Hollis emphasized that this lack of notice means applicants who were preparing to submit their applications based on the previous rule will now have to navigate the new regulations, potentially leading to significant disruptions in their employment status.

Despite the challenges posed by this new rule, there may be a glimmer of hope. Hollis indicated that litigation challenging the rule is a possibility, with immigration attorneys already strategizing their next steps. “I would also suspect that litigation on this issue will be considered,” he noted.

The implications of this policy change extend beyond individual applicants; it poses serious financial and professional challenges for thousands seeking to renew their work permits. Attorney Kripa Upadhyay, co-chair of the Immigration & Global Mobility Practice at Buchalter, highlighted the broader impact on the workforce. “The biggest repercussion is unnecessary disruption to the workforce at a time when inflation is already high,” she said.

Upadhyay also pointed out the professional constraints that may arise from this policy shift. “Employees will be forced to face job loss once the current EAD expires and before the new one is issued. USCIS does not allow for premium processing options for EADs, and normal processing times can range from 7 to 10 months, depending on the jurisdiction of the case,” she explained.

The sudden change in policy has left many applicants confused and ineligible for benefits they had anticipated under the previous rules. Hollis elaborated on the potential consequences: “If someone has been preparing an employment authorization document extension believing that they will have a 540-day automatic extension while the application is pending, but haven’t submitted the application by yesterday night, they will now not receive the automatic extension and may be left for a period without work authorization.”

This situation could lead to job loss, difficulties in renewing driver’s licenses, and other complications for those affected.

The ruling also imposes challenges on employers, who may need to terminate employees once their current EADs lapse if the new EAD has not yet arrived.

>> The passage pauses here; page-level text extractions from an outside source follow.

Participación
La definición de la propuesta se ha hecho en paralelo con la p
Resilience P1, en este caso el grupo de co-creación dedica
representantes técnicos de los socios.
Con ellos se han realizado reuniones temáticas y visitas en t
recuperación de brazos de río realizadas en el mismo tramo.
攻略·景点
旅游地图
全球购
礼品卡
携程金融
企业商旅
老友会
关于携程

Upadhyay remarked, “For employers, this is an unnecessary disruption and adds compliance needs, as they will need to terminate employees and then rehire them, adequately documenting all of this to avoid I-9 fines.”

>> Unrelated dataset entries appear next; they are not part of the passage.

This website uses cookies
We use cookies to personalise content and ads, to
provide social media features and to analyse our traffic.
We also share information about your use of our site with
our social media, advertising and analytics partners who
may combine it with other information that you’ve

For those who may soon require an extension but have not yet applied under the previous rule, immigration attorney Leandro Carvalho, a partner at Dell’Ome Law Firm, advises prompt action. “They will need to file for an EAD renewal as soon as possible. If the new EAD is not issued in time, depending on the circumstances, they can try to submit an expedite request to USCIS. In any case, they will not be able to work without a valid EAD,” he said.

As advocacy groups and immigration lawyers prepare for potential litigation, those affected by the policy change are left anxiously awaiting the outcome. The resolution of this issue could significantly influence how USCIS implements future policy changes and whether advance notice becomes a legal requirement.